* **Sobre esta tarefa**:
Transcreva fielmente o trecho do excerto do documento com início em "É, pois, evidentemente" e fim em "do seu recurso.".

* **Excerto do documento**:

____

Assim, se a parte onerada com a prova de um facto conseguir, através de testemunhas, de peritos ou de qualquer outro meio de prova, persuadir o julgador da existência do facto, ela preencheu o ónus que sobre si recaía. Porém, se a parte contrária (ou o próprio tribunal) trouxer ao processo qualquer outro elemento probatório de sinal oposto, que deixe o juiz na dúvida sobre a existência do facto, dir-se-á que ele fez contraprova; e mais se não exigirá para destruir a prova bastante realizada pelo onerado, para neutralizá-la […]>>.
No caso concreto dos autos, após vistos, em global e de modo crítico, os elementos probabórios referidos na fundamentação probatória da decisão recorrida, não se vislumbra que seja manifestamente desrazoável o resultado do julgamento da matéria de facto feito pelo Tribunal recorrido a respeito dos três crimes por que vinha finalmente condenada a arguida recorrente, pelo que é de respeitar o julgado desse Tribunal sentenciador, o qual já explicou congruente e convincentemente, sobretudo a partir do 5.o parágrafo da página 29 até ao primeiro parágrafo da página 30 do mesmo texto decisório, a fl. 428 a 428v dos autos, as razões sustentadoras da sua livre convicção formada, sob aval do art.o 114.o do CPP, sobre os factos finalmente dados por provados e descritos sob os pontos 16 a 21 e 26 a 29 da fundamentação fáctica do aresto recorrido, conducentes à condenação penal da recorrente.
Naufraga manifestamente a primeira parte do recurso, por o Tribunal sentenciador não ter violado o princípio de in dubio pro reo aquando da valoração das provas dos autos.
E agora da rogada aplicação de pena mais leve:
Ponderadas todas as circunstâncias fácticas já apuradas pelo Tribunal recorrido em relação à arguida recorrente, com pertinência à medida da pena dos três crimes em causa dentro das respectivas molduras penais aplicáveis, e tendo em consideração as inegáveis necessidades de prevenção geral dos mesmos delitos penais, é de louvar toda a decisão já tomada pelo Tribunal sentenciador em matéria da medida da pena, pelo que nada há a alterar esse julgado.
É, pois, evidentemente infundado o recurso, sem mais indagação por desnecessária, até também pelo espírito da norma do n.o 2 do art.o 410.o do CPP.
III – FUNDAMENTAÇÃO JURÍDICA
Veio a recorrente reclamar da decisão de rejeição do seu recurso.
Cabe agora conhecer do objecto desse recurso, posto que, aliás, a reclamação da decisão de rejeição não pode implicar, seja como for, a alteração do objecto do recurso.
Nota-se, de antemão, que ao tribunal de recurso cumpre resolver só as questões material e concretamente alegadas na motivação do recurso e ao mesmo tempo devidamente delimitadas nas conclusões da mesma, e já não responder a toda e qualquer razão aduzida pela parte recorrente para sustentar a procedência das suas questões colocadas (nesse sentido, cfr., de entre muitos outros, os acórdãos do TSI, de 7 de Dezembro de 2000 no Processo n.o 130/2000, de 3 de Maio de 2001 no Processo n.o 18/2001, e de 17 de Maio de 2001 no Processo n.o 63/2001).

____

Dados de seguimento de coordenadas de píxeis
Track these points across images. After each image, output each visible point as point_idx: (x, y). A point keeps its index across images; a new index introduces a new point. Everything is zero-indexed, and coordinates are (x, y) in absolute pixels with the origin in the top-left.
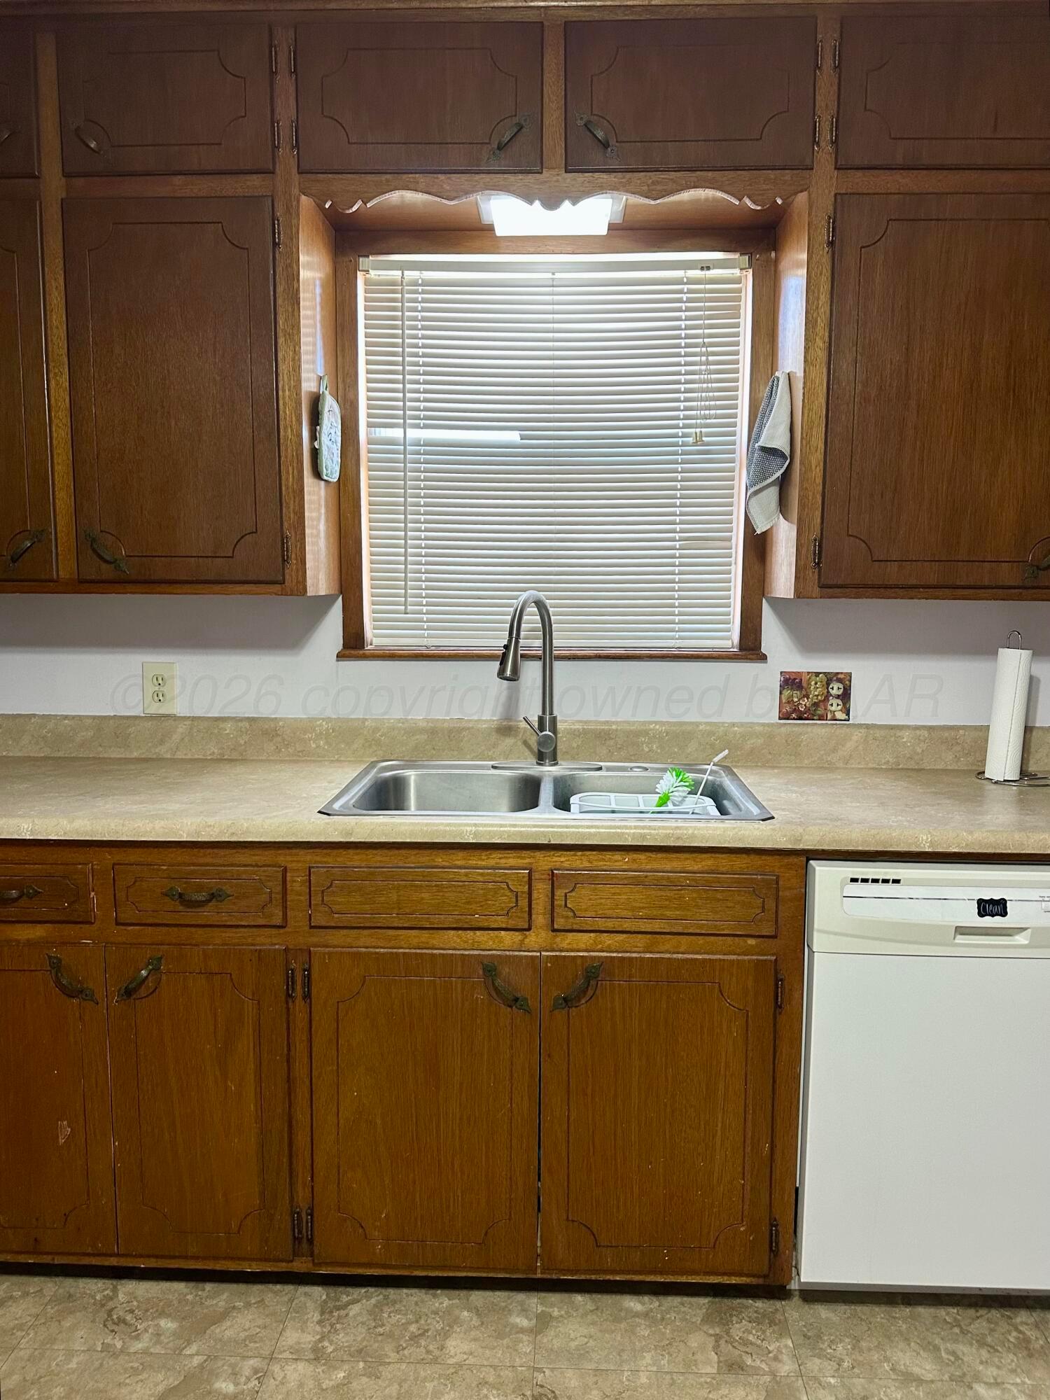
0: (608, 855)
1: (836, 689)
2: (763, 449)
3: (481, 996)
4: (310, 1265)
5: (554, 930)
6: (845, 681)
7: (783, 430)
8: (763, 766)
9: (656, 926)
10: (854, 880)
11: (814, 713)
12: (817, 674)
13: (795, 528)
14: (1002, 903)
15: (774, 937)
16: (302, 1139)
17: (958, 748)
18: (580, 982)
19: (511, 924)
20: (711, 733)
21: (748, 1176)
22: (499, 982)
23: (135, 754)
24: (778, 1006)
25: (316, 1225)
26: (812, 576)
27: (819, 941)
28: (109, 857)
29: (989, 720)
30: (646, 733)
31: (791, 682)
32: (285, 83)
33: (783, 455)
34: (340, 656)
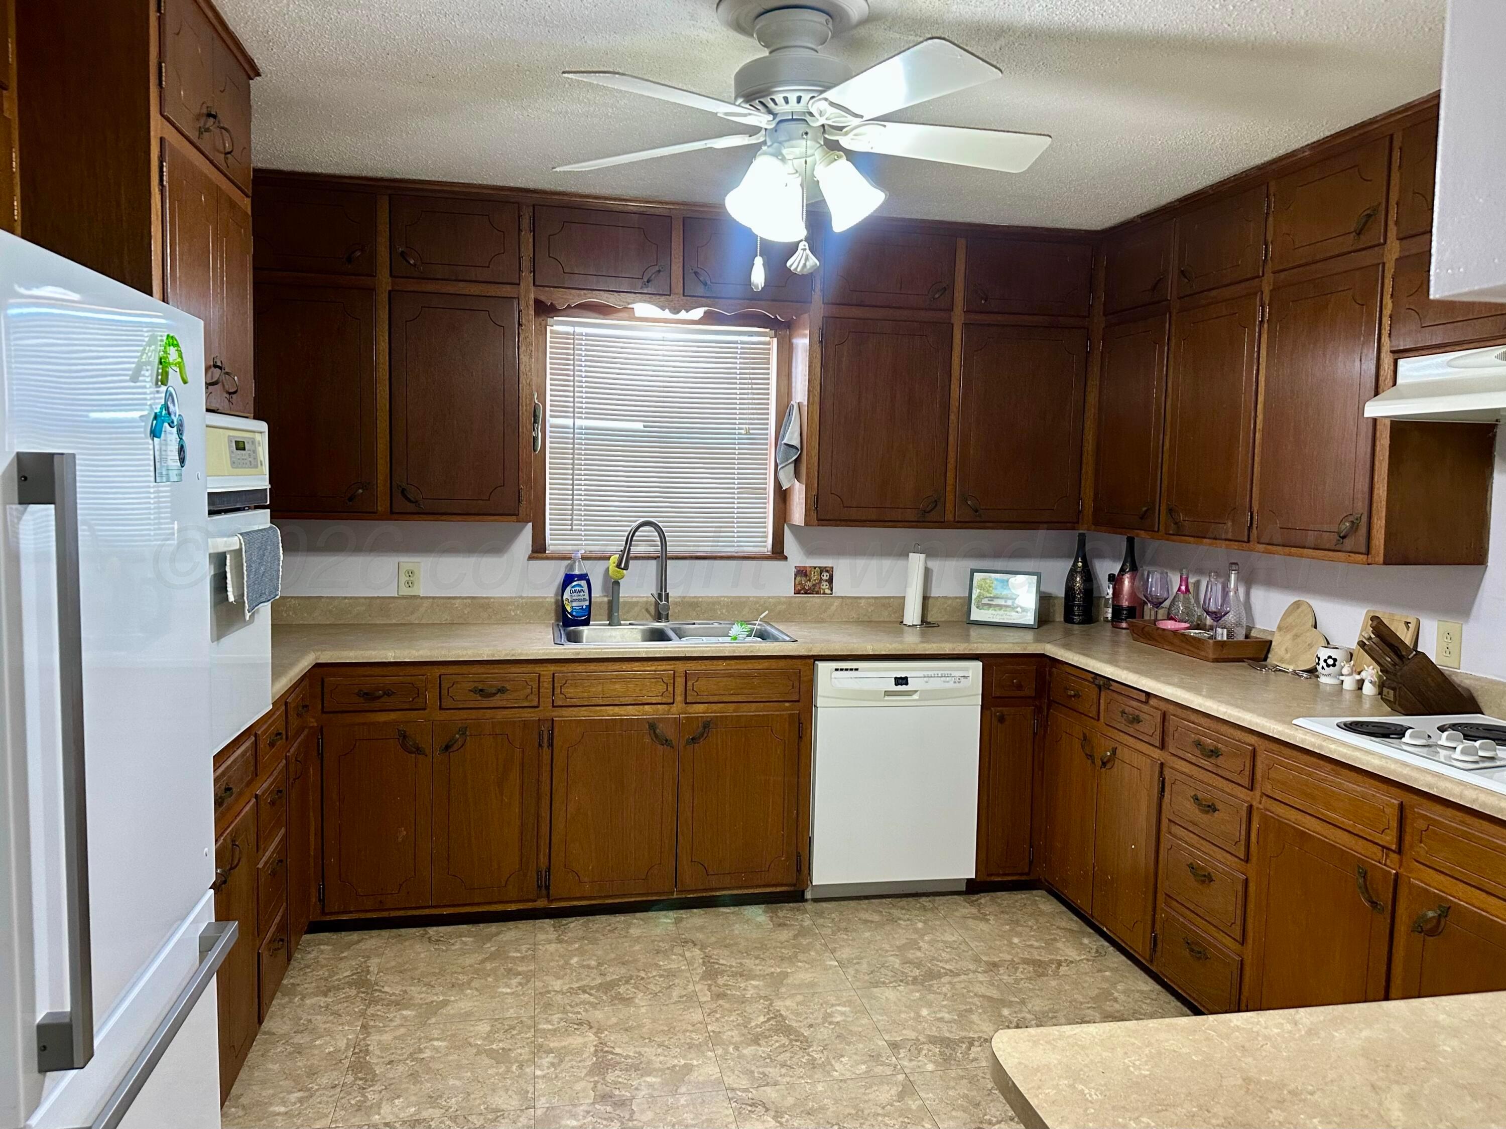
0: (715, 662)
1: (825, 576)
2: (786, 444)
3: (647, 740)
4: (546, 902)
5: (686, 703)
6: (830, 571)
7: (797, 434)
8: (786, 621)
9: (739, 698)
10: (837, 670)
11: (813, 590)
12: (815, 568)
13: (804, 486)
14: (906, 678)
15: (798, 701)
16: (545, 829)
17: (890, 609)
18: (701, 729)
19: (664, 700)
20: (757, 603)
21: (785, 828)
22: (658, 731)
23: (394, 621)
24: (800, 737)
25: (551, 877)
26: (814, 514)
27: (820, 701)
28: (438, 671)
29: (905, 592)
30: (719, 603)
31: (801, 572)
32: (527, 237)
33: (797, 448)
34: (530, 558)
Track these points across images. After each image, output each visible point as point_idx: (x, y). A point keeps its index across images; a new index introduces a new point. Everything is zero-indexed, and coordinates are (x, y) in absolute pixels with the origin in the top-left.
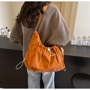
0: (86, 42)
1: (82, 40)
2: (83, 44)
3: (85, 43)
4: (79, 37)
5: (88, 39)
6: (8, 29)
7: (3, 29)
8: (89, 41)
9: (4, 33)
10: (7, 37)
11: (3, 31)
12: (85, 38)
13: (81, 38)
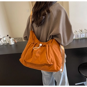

____

* **Resultado do exercício**:
É, pois, evidentemente infundado o recurso, sem mais indagação por desnecessária, até também pelo espírito da norma do n.o 2 do art.o 410.o do CPP.
III – FUNDAMENTAÇÃO JURÍDICA
Veio a recorrente reclamar da decisão de rejeição do seu recurso.